Fariba Adelkhah – Etre prisonnière politique… (2/2)
... n’est ni une idéologie, ni une conviction. La scientifique franco-iranienne relate sa détention dans la tristement célèbre prison d'Evin.
(Fariba Adelkhah) – Ainsi, Bahareh Sisoleimani, une intellectuelle de gauche, avait écrit une plainte contre les royalistes dont l’une des membres s’amusait à lancer le slogan « A bas les trois corrompus : le mollah, le gauchiste, le Moudjahidine ! » (en persan cela rime) à chaque fois qu’elle passait à côté de son lit, quand elle s’y reposait. En fait, cette provocation ne faisait que répondre à un slogan antérieur des gauchistes : « A bas l’oppresseur, qu’il soit Shah ou Guide ! ». Les critiques à l’encontre des autres sensibilités politiques que la sienne sont monnaie courante.
Les détenues soupçonnent souvent les autres de recevoir de l’argent de l’étranger, par exemple de Rezah Pahlavi, installé aux Etats-Unis, ou du commandement des Moudjahidines du Peuple, établi en France. Les noms de certains mouvements terroristes sont également évoqués, comme celui d’Al-Ahvaziya, soupçonné de venir en aide aux originaires de sa région d’implantation, le Khouzistan.
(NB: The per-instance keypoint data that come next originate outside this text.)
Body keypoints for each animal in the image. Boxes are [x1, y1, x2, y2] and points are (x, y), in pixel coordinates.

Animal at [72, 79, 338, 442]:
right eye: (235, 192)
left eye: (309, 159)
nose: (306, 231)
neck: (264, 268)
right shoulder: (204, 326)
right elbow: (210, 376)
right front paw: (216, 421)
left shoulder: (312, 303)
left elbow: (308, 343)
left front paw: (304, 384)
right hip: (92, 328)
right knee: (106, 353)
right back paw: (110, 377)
Finalement détenues, interrogateurs et autorités pénitentiaires partagent la même culture du soupçon ! Un jour, une Moudjahidine du Peuple avec laquelle je travaillais l’exégèse de l’ayatollah Taleghani, que j’aidais en anglais, et dont je partageais souvent la table au déjeuner, me dit, sans doute pas méchamment, tout à fait naturellement, que si les Français m’avaient recrutée parmi tant d’autres agents possibles, c’est qu’ils étaient très intelligents : « Mieux valait une Fariba qu’une Française de souche !». On comprend pourquoi les Iraniens parlent des Moudjahidines du Peuple comme la branche stalinienne de la République islamique. On disait d’une autre prisonnière qu’elle avait travaillé pour les Gardiens de la Révolution avant de clamer aujourd’hui être leur victime. On est cruelles, entre prisonnières.
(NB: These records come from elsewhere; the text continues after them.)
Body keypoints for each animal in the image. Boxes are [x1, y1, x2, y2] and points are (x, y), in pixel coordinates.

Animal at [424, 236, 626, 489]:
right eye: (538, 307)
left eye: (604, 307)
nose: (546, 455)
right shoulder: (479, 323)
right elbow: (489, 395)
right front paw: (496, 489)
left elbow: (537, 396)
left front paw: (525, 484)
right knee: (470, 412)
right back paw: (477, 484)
Etre prisonnière politique n’est ni une idéologie ni une conviction commune. Le seul dénominateur commun, c’est que toutes les détenues (ou presque) sont à Evin contre leur gré et sont accusées d’avoir mis en péril la sécurité du pays. Or, la plupart d’entre elles rappellent qu’elles n’ont fait qu’émettre des critiques ou défendre des revendications sectorielles ou catégorielles, dans le cadre des libertés d’expression et syndicales reconnues par la Constitution. Par ailleurs le sort des détenues bahaï, adeptes des confréries soufies ou converties au christianisme, laisse de marbre les prisonnières politiques dès lors que l’opposition à la République islamique passe chez elles par le rejet de la religion. Pour autant, elles ne formulent ni les mêmes critiques à l’encontre du régime ni ne déploient les mêmes stratégies. Quand l’avocate Nasrine Sotoudeh, toujours soucieuse de venir en aide à ses codétenues injustement privées de liberté, avait fait une grève de la faim pour les soutenir, une grande affiche n’avait pas tardé à être posée sur le mur de la cuisine, afin que nulle ne puisse l’ignorer. Ses lettres de couleur proclamaient : « Nous ne voulons pas de tutelle ! ». Certaines suspectaient Nasrine Sotoudeh de rouler pour elle-même, notamment dans l’espoir d’obtenir un Prix international, et d’utiliser à cette fin la cause des autres prisonnières.
Dans la plupart des cas, on ne choisit pas d’être prisonnière politique. Il ne s’agit même pas d’une conviction. Prisonnière politique, vous le devenez par la volonté du pouvoir ! Les accusées, avant leur détention, vivent dans la société, travaillent, se marient, font des études, voyagent, ont des enfants, portent des vêtements à la mode, se livrent à la contrebande de valise, spéculent, investissent dans l’immobilier, caressent des projets d’émigration… ou mènent des recherches en anthropologie. En soi, défendre une cause politique ou humanitaire, être dans l’opposition, militer n’est pas une condition suffisante à l’exercice de la solidarité. Prisonnière politique, on le devient à Evin, et on n’est pas plus solidaire entre ses murs que dans le reste de la société. Hachemi Rafsandjani, Lotfollah Meysami ou encore Mohammad Reyshahri ont écrit de très belles pages dans leurs mémoires, en montrant notamment comment les geôles du Shah ont été le moule des alignements et des inimitiés politiques post-révolutionnaires. Les victimes de la répression sont d’abord des êtres humains, avec leur stratégie, leurs intérêts, leurs affects.